Extracting table from pdf to excel using pdfplumber

Introduction

Extracting tables from PDFs is essential when valuable data is locked in an uneditable format, preventing easy analysis and reporting. Using pdfplumber simplifies this process by offering precise control over complex layouts, ensuring accurate extraction of tabular data. Its seamless integration with pandas allows the data to be converted into Excel, making it easier to clean, manipulate, and analyze.

Libraries to import

import pdfplumber
import pandas as pd

Importing pdf file

pdf_path = 'sample_data.pdf'

Data Description

This is a sample data contains recorded automobile land speed records, including notable achievements such as speeds from early races in 1898 and 1904, up to more recent attempts to break the 800 mph barrier, all governed by the Federation International de L’Automobile (FIA).

Below is a screenshot of page 2, where the table from the PDF is displayed.

Extracting pdf table in python DataFrame

Initialization and Opening the PDF File:

The Data=[] initializes an empty list called Data to store the extracted table data
This line opens the PDF file using pdfplumber. The with statement ensures that the file is properly closed after processing.

Data=[]
with pdfplumber.open(pdf_path) as pdf:

Accessing a Specific Page:

This retrieves the second page of the PDF (page indexing starts at 0) where the table is located.

page = pdf.pages[1]

Extracting the Table:

This line uses extract_table() to extract the table data from the page.

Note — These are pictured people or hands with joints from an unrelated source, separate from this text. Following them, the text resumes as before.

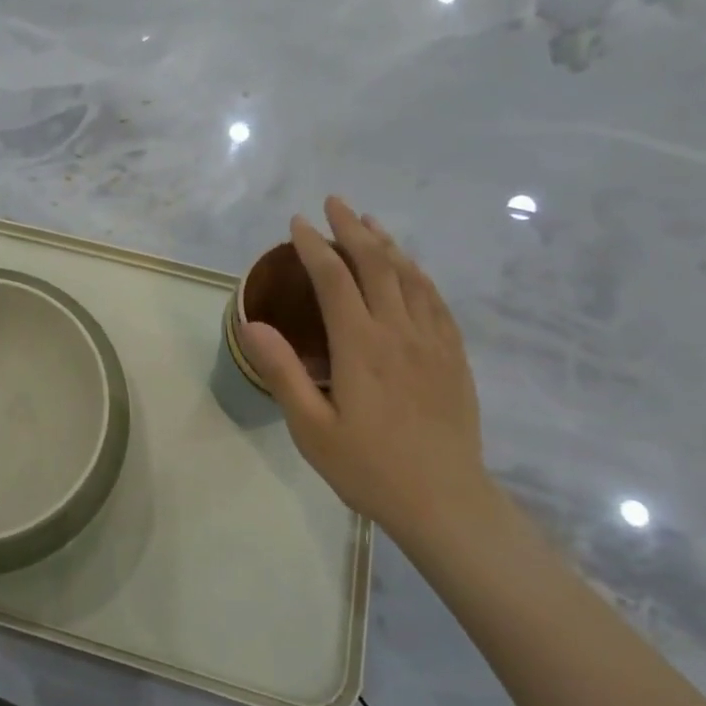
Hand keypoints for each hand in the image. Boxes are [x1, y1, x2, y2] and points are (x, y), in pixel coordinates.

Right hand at [239, 197, 487, 534]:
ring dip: (386, 243)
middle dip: (352, 228)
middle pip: (376, 264)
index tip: (297, 223)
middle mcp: (399, 331)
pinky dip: (417, 273)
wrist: (446, 502)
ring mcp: (432, 341)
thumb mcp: (311, 427)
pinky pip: (436, 299)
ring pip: (410, 275)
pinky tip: (409, 268)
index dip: (314, 245)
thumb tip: (251, 323)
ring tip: (368, 222)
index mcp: (361, 345)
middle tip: (334, 203)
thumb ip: (282, 371)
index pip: (334, 278)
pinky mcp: (453, 356)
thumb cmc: (369, 467)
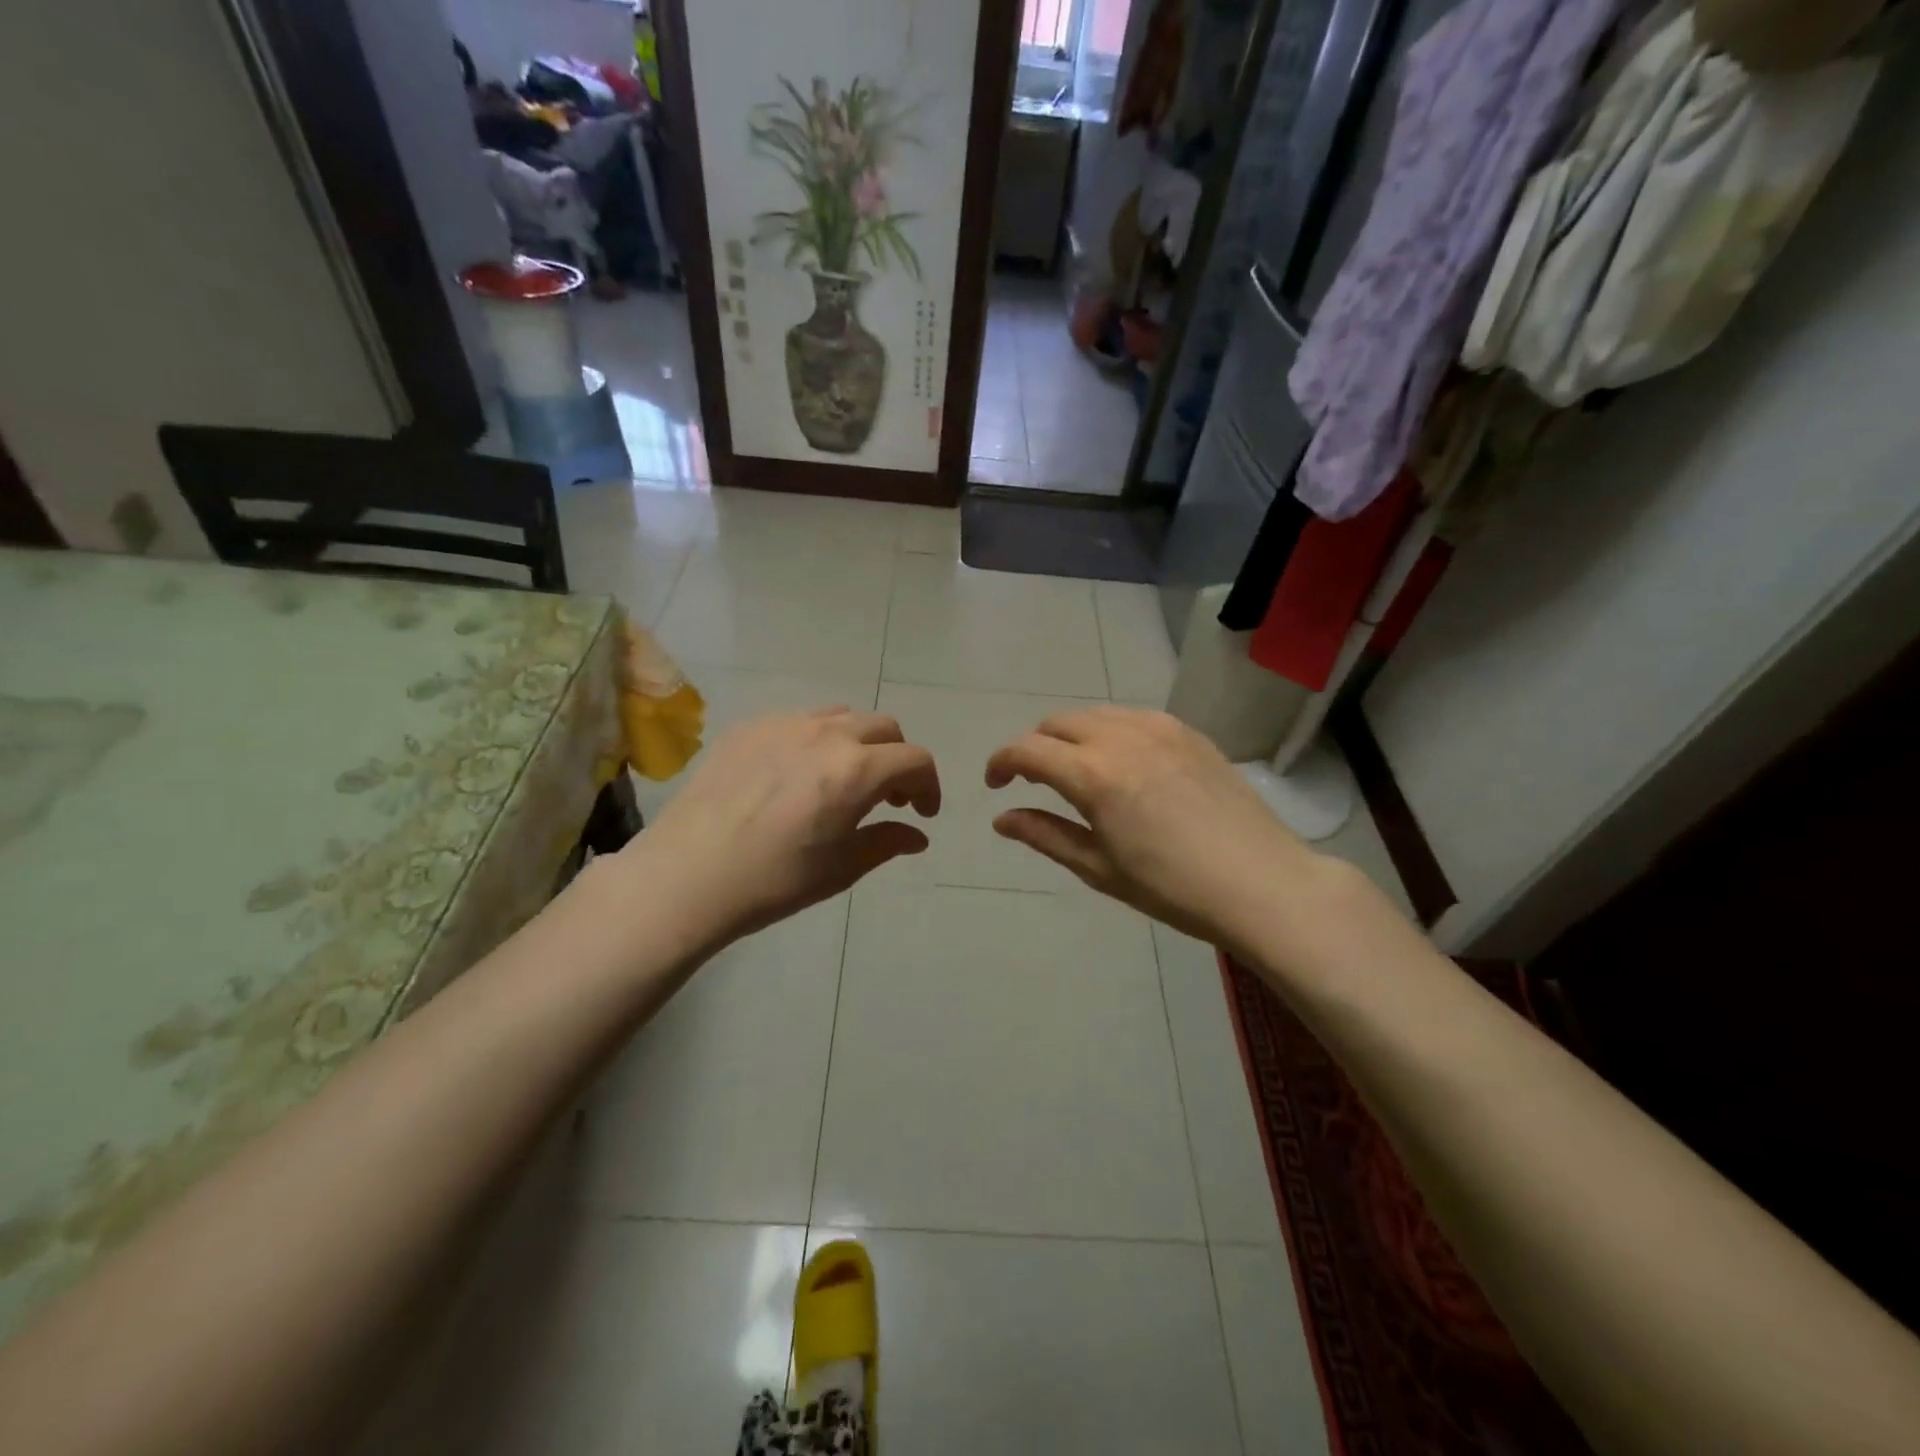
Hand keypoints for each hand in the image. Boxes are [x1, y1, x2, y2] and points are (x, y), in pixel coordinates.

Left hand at [618, 708, 939, 951]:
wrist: (687, 875)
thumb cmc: (773, 880)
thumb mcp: (841, 868)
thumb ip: (887, 842)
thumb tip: (917, 835)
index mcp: (857, 769)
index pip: (915, 759)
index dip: (929, 785)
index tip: (922, 813)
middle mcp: (827, 734)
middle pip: (884, 728)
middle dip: (897, 760)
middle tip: (888, 798)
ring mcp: (785, 724)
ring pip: (842, 717)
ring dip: (859, 744)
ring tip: (844, 780)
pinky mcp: (749, 727)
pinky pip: (800, 721)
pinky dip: (817, 740)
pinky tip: (797, 775)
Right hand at [986, 706, 1331, 948]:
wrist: (1260, 882)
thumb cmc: (1171, 887)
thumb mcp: (1098, 867)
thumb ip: (1044, 835)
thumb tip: (1001, 818)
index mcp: (1092, 774)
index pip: (1026, 750)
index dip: (1000, 763)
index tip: (996, 784)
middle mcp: (1120, 736)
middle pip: (1056, 723)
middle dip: (1035, 747)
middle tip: (1036, 781)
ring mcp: (1158, 728)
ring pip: (1094, 713)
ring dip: (1071, 735)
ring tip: (1078, 770)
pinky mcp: (1187, 731)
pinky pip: (1132, 716)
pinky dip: (1110, 730)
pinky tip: (1123, 762)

The table variable now contains the table’s data, where the first element is the header and the rest are rows.

table = page.extract_table()

Separating Header and Rows:

header=table[0]
rows=table[1:]

Here, header stores the first row of the table, which contains column names, while rows stores the remaining rows of data.

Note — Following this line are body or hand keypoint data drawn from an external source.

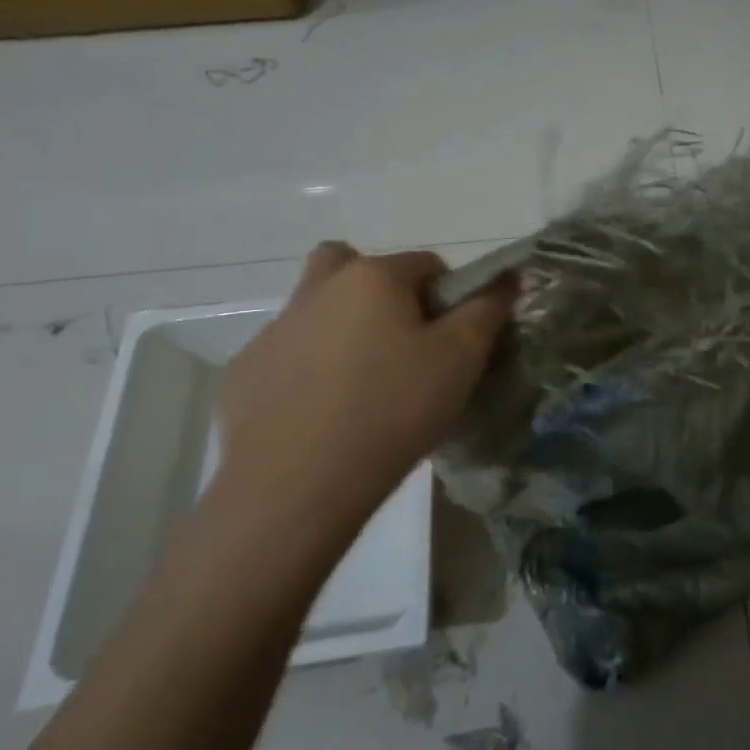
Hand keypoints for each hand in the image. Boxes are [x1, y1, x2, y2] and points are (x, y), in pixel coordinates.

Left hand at [214, 243, 513, 540]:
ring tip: (363, 387)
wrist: (296, 485)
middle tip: (398, 342)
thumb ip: (487, 309)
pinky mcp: (244, 373)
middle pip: (353, 266)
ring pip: (318, 310)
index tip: (451, 341)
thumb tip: (506, 277)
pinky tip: (322, 415)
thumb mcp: (461, 357)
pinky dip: (308, 370)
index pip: (426, 264)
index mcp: (372, 277)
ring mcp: (274, 331)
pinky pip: (287, 354)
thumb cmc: (393, 408)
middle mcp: (318, 290)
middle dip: (379, 291)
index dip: (447, 297)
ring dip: (342, 329)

Appending Rows to Data List:

for row in rows:
        Data.append(row)

This loop iterates through each row in rows and appends it to the Data list.

Creating a python DataFrame:

Data=pd.DataFrame(Data,columns=header)

Finally, this converts the Data list into a pandas DataFrame, using header for column names. The resulting DataFrame is now ready for further analysis or manipulation.

	Speed (mph)	Driver	Car	Engine Date	Date
0	407.447	Craig Breedlove	Spirit of America	GE J47	8/5/63
1	413.199	Tom Green	Wingfoot Express	WE J46	10/2/64
2	434.22	Art Arfons	Green Monster	GE J79	10/5/64
3	468.719	Craig Breedlove	Spirit of America	GE J79	10/13/64
4	526.277	Craig Breedlove	Spirit of America	GE J79	10/15/65
5	536.712	Art Arfons	Green Monster	GE J79	10/27/65
6	555.127	Craig Breedlove	Spirit of America, Sonic 1	GE J79	11/2/65
7	576.553	Art Arfons	Green Monster	GE J79	11/7/65
8	600.601	Craig Breedlove	Spirit of America, Sonic 1	GE J79	11/15/65
9	622.407	Gary Gabelich	Blue Flame	Rocket	10/23/70
10	633.468	Richard Noble	Thrust 2	RR RG 146	10/4/83
11	763.035	Andy Green	Thrust SSC	RR Spey	10/15/97

Conclusion

Extracting tables from PDFs using pdfplumber is an efficient and powerful approach for unlocking valuable data trapped in static documents. By converting the extracted data into pandas-friendly formats, users can seamlessly transition from raw data to meaningful insights. This process not only saves time but also enhances data accuracy, ensuring smoother workflows for reporting and analysis. With the added flexibility of exporting the data to Excel, pdfplumber proves to be an indispensable tool for handling complex tabular data from PDFs.